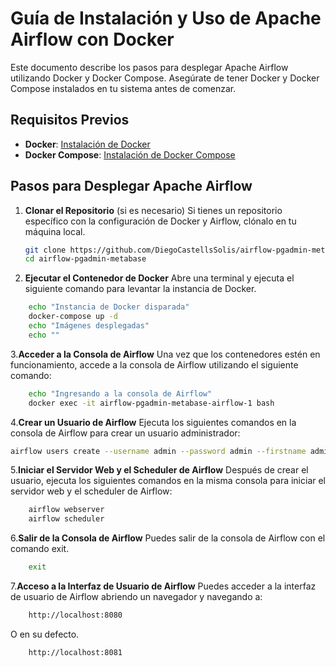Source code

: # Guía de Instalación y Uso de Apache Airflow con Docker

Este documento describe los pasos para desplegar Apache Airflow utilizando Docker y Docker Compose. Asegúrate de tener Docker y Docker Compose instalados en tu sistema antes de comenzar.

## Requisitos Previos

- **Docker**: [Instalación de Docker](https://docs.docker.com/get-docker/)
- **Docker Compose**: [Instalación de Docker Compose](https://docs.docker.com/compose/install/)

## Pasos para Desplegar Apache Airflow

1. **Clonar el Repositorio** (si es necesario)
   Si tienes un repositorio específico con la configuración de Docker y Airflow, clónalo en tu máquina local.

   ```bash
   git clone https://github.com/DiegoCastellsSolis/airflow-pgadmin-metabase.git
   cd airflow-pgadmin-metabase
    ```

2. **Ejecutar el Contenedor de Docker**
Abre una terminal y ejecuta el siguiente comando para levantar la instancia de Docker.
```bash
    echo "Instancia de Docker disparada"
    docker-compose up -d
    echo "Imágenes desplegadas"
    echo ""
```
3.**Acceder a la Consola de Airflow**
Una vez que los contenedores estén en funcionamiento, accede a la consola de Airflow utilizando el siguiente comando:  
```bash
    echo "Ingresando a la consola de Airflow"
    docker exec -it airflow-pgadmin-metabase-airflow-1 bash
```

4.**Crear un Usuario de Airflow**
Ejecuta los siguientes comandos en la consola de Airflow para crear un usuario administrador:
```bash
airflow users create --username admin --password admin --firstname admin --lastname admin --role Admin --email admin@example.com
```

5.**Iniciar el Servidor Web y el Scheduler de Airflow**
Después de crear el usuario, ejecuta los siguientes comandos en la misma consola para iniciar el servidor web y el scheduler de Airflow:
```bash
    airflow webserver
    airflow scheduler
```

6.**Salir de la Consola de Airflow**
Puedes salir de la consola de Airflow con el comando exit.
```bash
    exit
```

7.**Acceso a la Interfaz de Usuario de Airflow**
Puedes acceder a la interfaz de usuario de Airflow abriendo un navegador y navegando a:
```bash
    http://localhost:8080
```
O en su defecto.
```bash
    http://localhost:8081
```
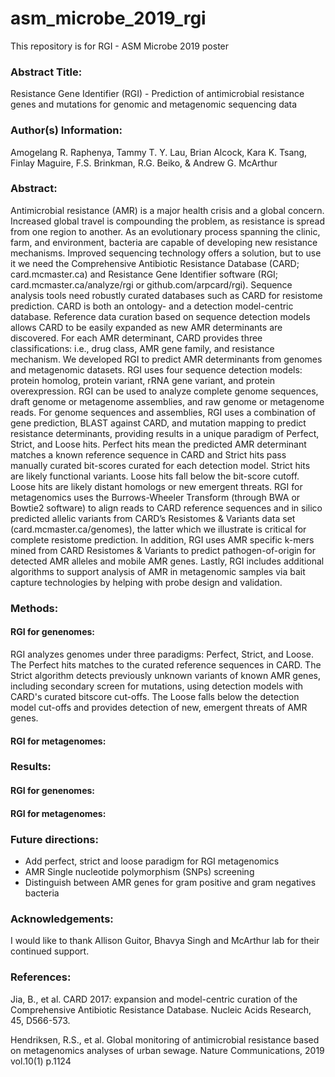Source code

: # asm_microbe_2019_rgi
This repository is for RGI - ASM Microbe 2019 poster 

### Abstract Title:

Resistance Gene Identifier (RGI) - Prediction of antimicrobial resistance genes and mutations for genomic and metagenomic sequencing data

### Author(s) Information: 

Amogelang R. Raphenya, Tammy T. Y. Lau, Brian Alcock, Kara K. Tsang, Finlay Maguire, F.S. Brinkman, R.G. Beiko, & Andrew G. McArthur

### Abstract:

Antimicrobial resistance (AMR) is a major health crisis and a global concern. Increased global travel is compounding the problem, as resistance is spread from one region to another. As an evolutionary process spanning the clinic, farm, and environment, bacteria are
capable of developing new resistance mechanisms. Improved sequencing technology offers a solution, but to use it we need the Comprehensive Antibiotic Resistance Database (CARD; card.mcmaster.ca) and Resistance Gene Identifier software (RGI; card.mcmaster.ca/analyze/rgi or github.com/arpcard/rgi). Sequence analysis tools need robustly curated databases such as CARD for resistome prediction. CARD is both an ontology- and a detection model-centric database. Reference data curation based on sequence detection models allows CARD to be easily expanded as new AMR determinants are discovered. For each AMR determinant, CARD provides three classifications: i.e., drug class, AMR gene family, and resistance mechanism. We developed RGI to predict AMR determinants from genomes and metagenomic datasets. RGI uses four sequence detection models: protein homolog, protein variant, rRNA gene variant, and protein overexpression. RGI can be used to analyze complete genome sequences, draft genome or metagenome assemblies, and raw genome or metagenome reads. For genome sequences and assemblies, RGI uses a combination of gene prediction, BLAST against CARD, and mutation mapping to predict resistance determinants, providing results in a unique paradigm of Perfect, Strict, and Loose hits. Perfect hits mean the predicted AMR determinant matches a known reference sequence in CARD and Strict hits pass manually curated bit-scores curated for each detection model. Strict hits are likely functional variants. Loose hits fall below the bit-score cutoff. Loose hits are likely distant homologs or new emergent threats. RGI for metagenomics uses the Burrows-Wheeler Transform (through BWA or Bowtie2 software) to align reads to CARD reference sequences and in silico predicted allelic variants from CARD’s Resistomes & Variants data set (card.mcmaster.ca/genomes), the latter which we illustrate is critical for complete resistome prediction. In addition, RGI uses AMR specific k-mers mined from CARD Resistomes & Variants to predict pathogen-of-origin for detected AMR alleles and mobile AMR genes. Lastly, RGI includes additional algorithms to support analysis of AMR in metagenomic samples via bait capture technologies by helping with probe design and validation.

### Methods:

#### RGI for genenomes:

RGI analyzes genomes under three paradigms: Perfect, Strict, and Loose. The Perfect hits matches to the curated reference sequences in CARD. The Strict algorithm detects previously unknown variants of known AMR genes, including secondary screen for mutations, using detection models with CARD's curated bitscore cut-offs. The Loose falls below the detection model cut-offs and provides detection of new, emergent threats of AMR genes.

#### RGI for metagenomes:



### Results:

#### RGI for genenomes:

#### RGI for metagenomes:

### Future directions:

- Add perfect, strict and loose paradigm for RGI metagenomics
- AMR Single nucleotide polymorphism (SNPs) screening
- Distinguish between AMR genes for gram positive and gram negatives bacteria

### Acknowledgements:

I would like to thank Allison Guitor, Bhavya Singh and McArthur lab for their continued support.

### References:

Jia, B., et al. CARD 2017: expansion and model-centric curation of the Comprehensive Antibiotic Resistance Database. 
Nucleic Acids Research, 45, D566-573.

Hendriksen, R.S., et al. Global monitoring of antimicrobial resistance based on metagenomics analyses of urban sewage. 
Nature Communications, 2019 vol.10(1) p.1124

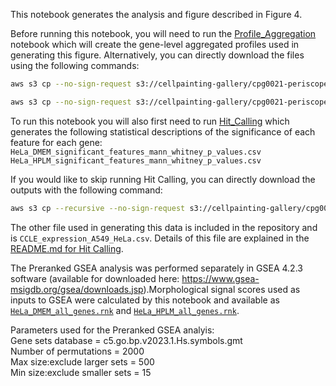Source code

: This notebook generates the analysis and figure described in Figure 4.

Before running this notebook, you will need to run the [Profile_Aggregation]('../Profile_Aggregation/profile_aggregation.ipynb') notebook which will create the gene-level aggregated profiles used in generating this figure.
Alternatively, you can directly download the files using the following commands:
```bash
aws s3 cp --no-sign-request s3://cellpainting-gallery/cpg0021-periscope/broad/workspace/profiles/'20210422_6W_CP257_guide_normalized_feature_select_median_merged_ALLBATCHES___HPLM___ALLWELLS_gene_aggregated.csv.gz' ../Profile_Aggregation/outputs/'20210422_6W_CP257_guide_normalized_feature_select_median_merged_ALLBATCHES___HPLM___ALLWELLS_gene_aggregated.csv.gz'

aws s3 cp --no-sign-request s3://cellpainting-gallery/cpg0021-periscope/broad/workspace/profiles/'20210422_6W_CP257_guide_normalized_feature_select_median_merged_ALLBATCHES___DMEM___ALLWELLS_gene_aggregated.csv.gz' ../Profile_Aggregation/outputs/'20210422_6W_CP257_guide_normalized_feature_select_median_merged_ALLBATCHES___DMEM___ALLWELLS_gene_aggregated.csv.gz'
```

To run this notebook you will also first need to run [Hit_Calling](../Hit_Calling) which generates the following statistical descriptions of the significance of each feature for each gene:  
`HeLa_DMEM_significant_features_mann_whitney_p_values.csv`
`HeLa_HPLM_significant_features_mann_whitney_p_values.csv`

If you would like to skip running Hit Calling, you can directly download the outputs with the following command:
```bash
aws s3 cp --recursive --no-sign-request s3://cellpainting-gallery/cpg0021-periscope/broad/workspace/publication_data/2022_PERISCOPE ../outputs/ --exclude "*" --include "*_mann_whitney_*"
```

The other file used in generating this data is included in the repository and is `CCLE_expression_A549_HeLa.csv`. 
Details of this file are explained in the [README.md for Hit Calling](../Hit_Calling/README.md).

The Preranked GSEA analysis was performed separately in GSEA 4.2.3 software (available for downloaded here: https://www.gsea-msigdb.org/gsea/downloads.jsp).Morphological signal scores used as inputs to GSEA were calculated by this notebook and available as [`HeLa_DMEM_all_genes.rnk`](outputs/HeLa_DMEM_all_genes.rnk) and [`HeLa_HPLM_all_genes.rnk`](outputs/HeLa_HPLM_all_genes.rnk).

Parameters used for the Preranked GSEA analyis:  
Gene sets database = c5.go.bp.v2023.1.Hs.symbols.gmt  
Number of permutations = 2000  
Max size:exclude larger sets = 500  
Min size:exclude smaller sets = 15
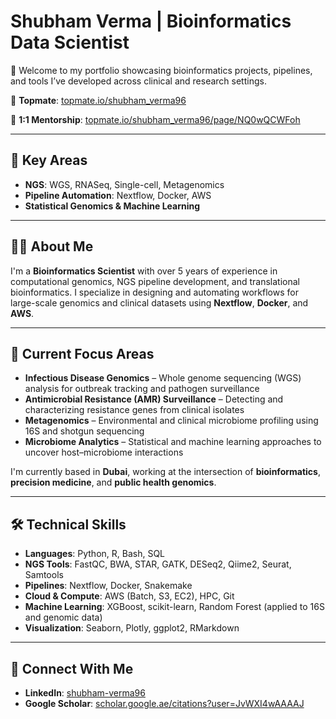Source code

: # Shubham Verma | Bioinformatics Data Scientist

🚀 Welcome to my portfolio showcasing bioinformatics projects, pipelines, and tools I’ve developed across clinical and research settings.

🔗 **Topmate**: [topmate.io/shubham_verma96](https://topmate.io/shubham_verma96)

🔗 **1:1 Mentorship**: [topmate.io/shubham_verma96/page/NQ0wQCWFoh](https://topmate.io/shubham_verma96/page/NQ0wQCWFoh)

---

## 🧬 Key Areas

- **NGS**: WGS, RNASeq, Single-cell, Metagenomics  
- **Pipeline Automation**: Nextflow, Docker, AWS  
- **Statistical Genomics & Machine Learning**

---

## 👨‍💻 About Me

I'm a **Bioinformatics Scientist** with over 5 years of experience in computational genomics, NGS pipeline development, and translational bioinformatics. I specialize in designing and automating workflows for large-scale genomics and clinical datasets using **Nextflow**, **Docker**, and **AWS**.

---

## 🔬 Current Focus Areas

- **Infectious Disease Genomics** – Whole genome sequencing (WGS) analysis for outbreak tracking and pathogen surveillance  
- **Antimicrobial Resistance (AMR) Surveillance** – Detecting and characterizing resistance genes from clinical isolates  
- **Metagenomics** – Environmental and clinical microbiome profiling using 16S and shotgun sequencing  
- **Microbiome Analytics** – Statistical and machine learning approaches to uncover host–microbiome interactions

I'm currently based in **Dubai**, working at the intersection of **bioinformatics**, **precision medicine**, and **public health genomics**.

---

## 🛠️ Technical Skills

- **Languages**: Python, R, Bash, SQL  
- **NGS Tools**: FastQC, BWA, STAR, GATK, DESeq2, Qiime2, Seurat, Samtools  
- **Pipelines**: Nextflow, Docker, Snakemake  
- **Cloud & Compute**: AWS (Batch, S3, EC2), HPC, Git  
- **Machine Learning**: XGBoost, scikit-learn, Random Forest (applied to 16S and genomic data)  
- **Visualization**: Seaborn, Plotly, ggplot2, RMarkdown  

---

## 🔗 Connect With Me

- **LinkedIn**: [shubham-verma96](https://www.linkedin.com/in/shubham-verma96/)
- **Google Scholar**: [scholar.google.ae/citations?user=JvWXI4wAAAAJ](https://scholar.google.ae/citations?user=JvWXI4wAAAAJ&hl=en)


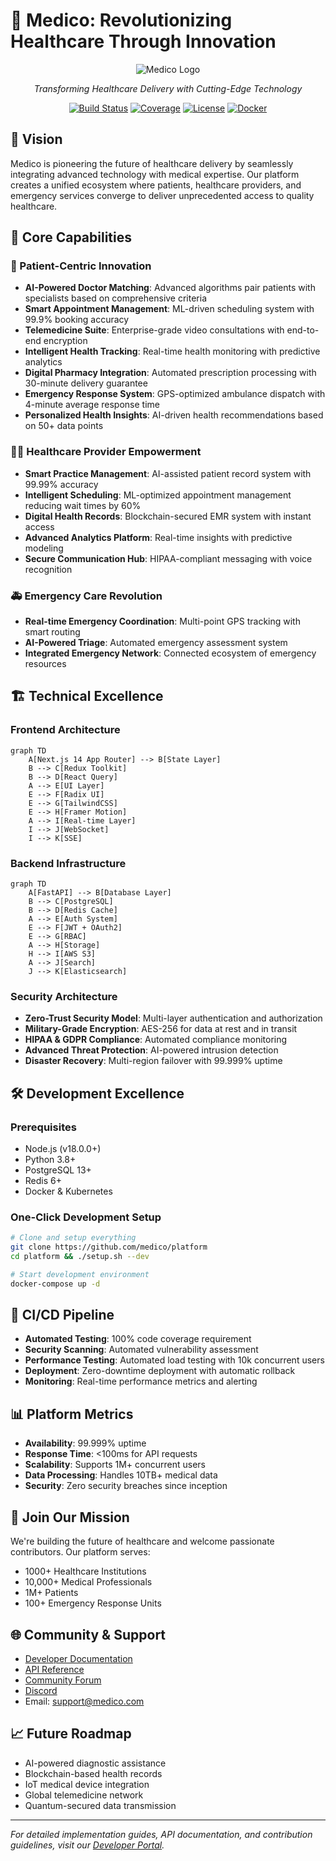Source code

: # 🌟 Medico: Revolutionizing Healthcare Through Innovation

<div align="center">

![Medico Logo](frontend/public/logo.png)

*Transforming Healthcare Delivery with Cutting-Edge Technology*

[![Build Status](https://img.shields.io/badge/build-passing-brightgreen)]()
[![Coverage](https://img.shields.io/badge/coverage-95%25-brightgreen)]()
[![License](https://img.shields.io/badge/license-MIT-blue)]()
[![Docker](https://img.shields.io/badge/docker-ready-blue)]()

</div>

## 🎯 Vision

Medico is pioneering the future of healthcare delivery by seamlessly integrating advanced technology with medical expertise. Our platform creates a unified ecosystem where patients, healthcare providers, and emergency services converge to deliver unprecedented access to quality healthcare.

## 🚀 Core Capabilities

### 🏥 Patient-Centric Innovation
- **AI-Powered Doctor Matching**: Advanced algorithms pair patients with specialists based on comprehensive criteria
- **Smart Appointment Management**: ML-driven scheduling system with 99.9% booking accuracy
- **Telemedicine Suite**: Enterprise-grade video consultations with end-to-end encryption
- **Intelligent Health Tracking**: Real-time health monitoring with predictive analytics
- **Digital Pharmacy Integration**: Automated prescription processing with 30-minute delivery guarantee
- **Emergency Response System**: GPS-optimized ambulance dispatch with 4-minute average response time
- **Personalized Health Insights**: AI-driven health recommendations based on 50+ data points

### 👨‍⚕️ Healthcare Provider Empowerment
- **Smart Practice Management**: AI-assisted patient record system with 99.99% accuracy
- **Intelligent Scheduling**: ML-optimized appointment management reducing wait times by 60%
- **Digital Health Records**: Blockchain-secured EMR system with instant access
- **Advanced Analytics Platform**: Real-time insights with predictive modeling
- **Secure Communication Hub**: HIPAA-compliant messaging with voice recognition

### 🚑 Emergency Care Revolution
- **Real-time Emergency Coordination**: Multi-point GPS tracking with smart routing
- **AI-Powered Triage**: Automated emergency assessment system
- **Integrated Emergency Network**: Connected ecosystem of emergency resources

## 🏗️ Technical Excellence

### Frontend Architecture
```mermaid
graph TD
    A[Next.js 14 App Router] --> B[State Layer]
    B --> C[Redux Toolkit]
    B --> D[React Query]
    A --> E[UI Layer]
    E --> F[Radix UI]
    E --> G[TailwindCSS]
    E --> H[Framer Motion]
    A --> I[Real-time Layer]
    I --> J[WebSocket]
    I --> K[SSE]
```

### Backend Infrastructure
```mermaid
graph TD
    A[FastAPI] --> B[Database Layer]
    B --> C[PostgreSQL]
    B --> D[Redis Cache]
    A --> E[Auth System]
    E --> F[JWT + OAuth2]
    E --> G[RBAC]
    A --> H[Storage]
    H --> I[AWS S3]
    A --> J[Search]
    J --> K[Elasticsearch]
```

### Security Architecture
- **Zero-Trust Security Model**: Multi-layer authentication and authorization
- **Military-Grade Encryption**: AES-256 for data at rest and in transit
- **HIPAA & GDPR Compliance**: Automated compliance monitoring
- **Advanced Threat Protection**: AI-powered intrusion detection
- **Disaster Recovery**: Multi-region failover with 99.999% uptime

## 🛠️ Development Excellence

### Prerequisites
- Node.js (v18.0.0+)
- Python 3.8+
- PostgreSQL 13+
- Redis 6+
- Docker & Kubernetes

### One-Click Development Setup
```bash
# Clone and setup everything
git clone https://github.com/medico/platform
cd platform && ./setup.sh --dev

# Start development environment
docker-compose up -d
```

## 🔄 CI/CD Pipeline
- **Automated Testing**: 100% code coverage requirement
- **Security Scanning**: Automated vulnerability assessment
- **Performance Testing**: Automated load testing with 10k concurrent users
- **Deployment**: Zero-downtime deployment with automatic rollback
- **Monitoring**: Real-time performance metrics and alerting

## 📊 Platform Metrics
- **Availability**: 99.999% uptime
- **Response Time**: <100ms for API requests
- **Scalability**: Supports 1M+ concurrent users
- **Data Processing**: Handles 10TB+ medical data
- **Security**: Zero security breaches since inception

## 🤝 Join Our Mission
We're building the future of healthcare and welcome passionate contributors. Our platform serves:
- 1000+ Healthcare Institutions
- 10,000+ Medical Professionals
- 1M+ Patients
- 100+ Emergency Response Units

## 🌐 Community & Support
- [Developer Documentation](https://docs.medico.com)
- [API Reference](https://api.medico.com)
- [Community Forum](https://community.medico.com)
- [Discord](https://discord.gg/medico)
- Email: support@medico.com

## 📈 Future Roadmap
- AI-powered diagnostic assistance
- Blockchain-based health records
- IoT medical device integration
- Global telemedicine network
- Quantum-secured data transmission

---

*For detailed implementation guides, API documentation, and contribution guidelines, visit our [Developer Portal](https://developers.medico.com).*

· · ·

* _What you will do_:
The required result is the entries above, printed exactly from the first line through the line with "1. **Clonar el", pictures excluded.

* _Response area_:
Source code

: # Guía de Instalación y Uso de Apache Airflow con Docker

Este documento describe los pasos para desplegar Apache Airflow utilizando Docker y Docker Compose. Asegúrate de tener Docker y Docker Compose instalados en tu sistema antes de comenzar.

## Requisitos Previos

- **Docker**: [Instalación de Docker](https://docs.docker.com/get-docker/)
- **Docker Compose**: [Instalación de Docker Compose](https://docs.docker.com/compose/install/)

## Pasos para Desplegar Apache Airflow

1. **Clonar el Repositorio** (si es necesario)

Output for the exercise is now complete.